**Dataset records:**

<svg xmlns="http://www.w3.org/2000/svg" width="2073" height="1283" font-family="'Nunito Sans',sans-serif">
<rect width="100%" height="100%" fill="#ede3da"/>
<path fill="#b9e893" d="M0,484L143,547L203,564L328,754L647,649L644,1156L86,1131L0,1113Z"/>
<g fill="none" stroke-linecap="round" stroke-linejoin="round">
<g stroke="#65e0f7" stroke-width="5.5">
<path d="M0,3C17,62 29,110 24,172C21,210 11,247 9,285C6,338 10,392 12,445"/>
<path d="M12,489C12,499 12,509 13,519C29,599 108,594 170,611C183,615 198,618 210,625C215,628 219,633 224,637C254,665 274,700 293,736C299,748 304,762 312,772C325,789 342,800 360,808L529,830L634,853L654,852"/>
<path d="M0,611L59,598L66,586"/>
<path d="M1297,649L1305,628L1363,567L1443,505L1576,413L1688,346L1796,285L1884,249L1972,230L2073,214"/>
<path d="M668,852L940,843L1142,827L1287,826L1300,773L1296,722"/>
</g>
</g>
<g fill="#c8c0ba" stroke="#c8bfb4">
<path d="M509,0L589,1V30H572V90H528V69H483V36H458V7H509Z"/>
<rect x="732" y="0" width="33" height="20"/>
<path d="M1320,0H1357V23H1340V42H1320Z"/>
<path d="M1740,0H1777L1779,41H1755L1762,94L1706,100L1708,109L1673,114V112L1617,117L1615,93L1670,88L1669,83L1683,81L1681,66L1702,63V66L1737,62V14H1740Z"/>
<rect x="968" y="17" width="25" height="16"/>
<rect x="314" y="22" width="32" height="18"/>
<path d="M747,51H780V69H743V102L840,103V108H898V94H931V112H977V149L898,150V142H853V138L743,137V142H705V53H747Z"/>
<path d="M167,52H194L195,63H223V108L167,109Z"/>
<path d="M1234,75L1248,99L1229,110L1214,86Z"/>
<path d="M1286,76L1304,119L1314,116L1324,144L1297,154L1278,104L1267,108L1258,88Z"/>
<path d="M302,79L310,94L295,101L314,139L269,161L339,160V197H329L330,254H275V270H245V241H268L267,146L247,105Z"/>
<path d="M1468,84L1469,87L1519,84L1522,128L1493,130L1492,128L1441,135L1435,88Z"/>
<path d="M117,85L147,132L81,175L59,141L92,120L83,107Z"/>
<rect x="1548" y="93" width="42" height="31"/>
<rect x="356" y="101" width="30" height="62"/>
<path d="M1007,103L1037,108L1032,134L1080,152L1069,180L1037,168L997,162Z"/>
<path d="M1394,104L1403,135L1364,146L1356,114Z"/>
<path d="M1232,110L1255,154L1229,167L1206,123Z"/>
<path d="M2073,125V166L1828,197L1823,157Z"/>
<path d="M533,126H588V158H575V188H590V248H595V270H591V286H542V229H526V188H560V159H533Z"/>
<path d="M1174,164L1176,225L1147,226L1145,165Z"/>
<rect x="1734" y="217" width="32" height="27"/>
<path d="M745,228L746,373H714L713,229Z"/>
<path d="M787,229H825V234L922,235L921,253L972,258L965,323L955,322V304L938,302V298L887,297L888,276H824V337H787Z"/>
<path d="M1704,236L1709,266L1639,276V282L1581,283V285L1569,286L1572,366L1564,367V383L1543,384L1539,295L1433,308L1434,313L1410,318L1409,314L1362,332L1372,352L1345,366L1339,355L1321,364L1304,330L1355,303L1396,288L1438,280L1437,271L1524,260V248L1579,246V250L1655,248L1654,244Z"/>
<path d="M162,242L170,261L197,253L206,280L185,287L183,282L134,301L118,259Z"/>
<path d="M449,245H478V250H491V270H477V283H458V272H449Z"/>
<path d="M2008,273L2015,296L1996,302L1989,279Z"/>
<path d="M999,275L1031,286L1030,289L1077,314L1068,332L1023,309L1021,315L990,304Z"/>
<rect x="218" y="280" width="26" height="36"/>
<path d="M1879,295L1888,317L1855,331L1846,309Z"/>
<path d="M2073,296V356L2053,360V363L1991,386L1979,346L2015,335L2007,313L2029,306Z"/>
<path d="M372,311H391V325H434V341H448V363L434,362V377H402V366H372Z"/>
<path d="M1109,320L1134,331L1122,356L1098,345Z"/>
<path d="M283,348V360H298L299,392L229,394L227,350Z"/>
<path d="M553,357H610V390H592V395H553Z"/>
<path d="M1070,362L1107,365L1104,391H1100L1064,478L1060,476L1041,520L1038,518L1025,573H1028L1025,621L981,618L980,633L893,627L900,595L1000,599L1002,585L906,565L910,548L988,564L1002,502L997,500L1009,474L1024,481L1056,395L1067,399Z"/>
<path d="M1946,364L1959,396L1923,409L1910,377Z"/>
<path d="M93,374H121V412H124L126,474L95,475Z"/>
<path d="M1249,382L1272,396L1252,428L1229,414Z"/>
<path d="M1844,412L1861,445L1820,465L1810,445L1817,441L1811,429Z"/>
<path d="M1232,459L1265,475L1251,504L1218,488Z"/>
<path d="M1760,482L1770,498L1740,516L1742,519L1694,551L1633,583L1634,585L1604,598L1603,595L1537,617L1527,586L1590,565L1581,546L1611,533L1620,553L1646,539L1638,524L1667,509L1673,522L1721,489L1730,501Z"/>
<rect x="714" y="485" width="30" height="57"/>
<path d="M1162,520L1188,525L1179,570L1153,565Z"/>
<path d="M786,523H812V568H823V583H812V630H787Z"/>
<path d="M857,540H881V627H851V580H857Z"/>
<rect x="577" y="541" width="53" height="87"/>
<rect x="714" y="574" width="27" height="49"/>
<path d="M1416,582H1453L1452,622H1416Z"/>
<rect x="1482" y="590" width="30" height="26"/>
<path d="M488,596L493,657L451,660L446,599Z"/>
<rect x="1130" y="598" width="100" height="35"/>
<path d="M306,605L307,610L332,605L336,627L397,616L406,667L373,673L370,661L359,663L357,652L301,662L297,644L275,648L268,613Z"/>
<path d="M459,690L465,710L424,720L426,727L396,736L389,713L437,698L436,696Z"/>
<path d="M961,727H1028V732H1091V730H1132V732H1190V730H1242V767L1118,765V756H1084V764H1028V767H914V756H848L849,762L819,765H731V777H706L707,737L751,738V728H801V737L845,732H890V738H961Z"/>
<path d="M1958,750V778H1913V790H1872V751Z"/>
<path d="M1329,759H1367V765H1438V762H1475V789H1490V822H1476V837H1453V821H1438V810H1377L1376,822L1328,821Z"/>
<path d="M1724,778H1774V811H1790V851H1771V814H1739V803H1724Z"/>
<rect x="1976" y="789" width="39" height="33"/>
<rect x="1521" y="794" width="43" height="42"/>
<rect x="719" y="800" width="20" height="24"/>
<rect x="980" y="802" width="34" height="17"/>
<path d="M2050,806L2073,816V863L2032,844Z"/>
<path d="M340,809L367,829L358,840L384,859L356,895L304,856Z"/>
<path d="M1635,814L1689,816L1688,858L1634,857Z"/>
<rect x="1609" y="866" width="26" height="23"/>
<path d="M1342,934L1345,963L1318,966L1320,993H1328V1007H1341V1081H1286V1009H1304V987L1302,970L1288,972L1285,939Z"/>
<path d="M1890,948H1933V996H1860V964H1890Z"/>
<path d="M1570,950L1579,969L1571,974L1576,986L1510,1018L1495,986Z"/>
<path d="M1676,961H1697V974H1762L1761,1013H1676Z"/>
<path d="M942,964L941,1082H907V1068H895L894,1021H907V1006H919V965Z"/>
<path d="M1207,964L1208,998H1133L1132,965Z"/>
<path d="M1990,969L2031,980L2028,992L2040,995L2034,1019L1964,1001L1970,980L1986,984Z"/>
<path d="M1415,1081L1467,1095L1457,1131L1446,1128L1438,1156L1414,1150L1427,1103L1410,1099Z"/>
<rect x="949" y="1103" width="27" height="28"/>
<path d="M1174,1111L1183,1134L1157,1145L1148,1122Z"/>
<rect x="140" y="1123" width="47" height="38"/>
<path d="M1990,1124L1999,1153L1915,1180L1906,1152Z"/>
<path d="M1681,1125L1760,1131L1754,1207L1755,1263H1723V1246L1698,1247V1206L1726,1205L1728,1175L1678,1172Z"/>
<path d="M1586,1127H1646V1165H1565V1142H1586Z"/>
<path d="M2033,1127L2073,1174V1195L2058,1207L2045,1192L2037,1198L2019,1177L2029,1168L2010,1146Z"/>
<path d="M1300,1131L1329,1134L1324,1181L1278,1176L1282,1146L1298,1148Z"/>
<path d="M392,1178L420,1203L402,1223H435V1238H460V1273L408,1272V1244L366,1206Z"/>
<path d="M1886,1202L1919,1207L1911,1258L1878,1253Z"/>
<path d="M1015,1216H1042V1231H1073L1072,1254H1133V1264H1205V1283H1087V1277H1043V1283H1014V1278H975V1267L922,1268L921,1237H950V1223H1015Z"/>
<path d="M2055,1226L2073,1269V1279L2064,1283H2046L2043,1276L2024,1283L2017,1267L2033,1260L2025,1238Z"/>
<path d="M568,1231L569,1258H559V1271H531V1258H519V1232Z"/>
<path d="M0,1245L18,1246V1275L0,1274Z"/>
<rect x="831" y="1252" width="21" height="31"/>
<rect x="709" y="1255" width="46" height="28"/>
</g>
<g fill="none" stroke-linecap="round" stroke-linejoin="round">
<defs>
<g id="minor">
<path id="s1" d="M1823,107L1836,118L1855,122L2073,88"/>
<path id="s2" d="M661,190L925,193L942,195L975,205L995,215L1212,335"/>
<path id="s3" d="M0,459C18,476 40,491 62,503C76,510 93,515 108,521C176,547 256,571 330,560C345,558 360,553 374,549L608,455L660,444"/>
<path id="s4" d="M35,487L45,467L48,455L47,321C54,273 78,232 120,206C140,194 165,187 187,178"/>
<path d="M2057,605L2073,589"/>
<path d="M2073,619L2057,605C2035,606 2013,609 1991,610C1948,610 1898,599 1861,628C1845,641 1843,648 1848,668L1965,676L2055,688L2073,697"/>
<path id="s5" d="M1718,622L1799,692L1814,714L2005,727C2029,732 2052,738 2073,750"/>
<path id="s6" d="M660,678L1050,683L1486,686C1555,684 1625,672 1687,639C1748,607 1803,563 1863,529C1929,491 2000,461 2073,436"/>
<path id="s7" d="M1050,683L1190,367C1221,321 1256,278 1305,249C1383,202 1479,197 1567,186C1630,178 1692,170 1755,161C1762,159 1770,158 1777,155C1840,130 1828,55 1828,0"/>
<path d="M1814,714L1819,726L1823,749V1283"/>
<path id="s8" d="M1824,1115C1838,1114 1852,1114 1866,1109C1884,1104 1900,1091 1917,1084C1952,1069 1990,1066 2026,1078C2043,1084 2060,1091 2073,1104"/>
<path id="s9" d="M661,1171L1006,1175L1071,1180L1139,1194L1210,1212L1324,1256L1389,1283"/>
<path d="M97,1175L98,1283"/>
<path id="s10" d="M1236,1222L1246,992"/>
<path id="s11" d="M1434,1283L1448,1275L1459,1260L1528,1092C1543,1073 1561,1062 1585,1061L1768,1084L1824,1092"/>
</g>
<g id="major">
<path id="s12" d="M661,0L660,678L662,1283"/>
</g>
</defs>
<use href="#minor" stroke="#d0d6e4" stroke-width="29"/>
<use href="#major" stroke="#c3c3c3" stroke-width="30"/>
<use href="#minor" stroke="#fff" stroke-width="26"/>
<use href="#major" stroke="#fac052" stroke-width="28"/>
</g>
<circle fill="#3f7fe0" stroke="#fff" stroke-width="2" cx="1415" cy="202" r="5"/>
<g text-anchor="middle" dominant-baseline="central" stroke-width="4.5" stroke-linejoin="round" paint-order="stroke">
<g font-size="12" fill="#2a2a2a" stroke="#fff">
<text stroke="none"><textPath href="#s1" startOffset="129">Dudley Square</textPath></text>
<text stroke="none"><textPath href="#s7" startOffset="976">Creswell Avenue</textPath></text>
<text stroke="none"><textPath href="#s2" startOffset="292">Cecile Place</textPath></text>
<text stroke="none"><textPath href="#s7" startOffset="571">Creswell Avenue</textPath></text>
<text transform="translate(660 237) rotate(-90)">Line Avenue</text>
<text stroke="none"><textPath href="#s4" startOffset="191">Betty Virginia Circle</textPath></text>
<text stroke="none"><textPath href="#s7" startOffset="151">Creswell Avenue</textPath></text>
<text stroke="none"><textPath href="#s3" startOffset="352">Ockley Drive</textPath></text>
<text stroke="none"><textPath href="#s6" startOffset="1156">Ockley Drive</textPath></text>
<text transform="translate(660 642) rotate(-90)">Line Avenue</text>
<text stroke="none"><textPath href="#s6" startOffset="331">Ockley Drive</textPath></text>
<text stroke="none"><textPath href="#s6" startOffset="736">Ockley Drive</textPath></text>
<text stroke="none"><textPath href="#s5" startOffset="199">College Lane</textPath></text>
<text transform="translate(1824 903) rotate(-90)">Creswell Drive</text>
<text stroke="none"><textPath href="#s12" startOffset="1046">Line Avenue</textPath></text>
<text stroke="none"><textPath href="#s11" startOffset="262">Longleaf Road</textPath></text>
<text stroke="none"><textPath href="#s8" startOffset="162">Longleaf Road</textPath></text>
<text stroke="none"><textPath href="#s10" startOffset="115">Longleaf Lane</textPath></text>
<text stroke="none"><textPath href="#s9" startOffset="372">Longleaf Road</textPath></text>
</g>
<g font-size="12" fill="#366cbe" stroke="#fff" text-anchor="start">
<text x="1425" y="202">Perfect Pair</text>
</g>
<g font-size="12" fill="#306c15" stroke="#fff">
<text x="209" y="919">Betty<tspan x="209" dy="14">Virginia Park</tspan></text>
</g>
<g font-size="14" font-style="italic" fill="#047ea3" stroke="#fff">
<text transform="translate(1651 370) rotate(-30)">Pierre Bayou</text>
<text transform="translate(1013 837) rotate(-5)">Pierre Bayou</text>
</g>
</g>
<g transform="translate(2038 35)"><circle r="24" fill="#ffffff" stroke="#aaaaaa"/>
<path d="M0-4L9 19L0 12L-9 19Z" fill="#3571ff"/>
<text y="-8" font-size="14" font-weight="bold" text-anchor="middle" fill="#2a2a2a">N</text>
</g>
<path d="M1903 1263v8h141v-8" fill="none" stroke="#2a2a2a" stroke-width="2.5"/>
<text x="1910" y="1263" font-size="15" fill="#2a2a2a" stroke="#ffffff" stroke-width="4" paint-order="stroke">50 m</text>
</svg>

**What the task requires:**
Search the data for "middle". Copy every matching line.

**Completed task:**
<g text-anchor="middle" dominant-baseline="central" stroke-width="4.5" stroke-linejoin="round" paint-order="stroke">
<text y="-8" font-size="14" font-weight="bold" text-anchor="middle" fill="#2a2a2a">N</text>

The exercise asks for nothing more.